Computational details
This manuscript is completely reproducible using the source files. The output below indicates the R packages and versions used. Compiling the PDF output also requires pandoc version1.13.1 and pdfLATEX.
R> sessionInfo()
R version 3.3.1 (2016-06-21)
Platform: x86_64-apple-darwin13.4.0 (64-bit)
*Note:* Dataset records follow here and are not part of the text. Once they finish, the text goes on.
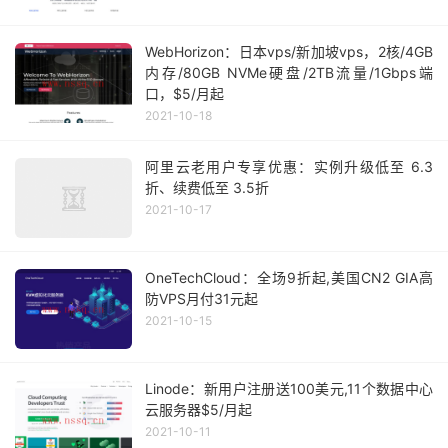
WebHorizon：日本vps/新加坡vps，2核/4GB
内存/80GB NVMe硬盘/2TB流量/1Gbps端
口，$5/月起
2021-10-18
阿里云老用户专享优惠：实例升级低至 6.3
折、续费低至 3.5折
2021-10-17
OneTechCloud：全场9折起,美国CN2 GIA高
防VPS月付31元起
2021-10-15
Linode：新用户注册送100美元,11个数据中心
云服务器$5/月起
2021-10-11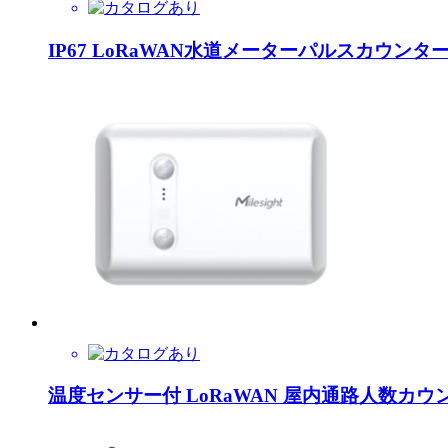
IP67 LoRaWAN水道メーターパルスカウンター Mile
温度センサー付 LoRaWAN 屋内通路人数カウントセン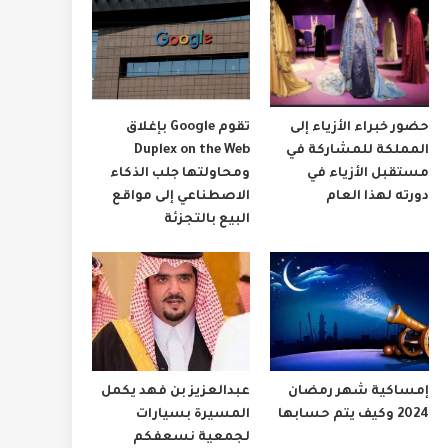
حضور خبراء الأزياء إلى
تقوم Google بإغلاق
المملكة للمشاركة في
Duplex on the Web
مستقبل الأزياء في
ومحاولتها جلب الذكاء
دورته لهذا العام
الاصطناعي إلى مواقع
البيع بالتجزئة
إمساكية شهر رمضان
عبدالعزيز بن فهد يكمل
2024 وكيف يتم حسابها
المسيرة بسيارات
لجمعية نسعفكم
Running under: OS X 10.11.5 (El Capitan)
locale:
[1] en_US.UTF-8/en_US.UTF-8/en_US.UTF-8/C/en_US.UTF-8/en_US.UTF-8
attached base packages
:
[1] methods stats graphics grDevices utils datasets base
other attached packages:
[1] survivalROC_1.0.3 plotROC_2.0.2 ggplot2_2.1.0 xtable_1.8–2
[5] stringr_1.0.0 knitr_1.13
loaded via a namespace (and not attached):
[1] Rcpp_0.12.5 digest_0.6.9 grid_3.3.1
[4] plyr_1.8.4 gtable_0.2.0 formatR_1.4
[7] magrittr_1.5 evaluate_0.9 scales_0.4.0
[10] highr_0.6 stringi_1.1.1 tikzDevice_0.10–1
[13] labeling_0.3 tools_3.3.1 munsell_0.4.3
[16] colorspace_1.2–6 filehash_2.3
Supplementary Material
Footnotes
The exact specifications for the PubMed query are: Cancer[Text Word] AND (ROC Curve[Text Word] OR ROC analysis[Text Word] OR Receiver operating characteristic curve[Text Word]) AND ((Clinical Trial[ptyp] OR Observational Study[ptyp]) AND “loattrfull text”[sb] AND “2004/10/05”[PDat] : “2014/10/02”[PDat] AND “humans”[MeSH Terms] AND jsubsetaim[text]).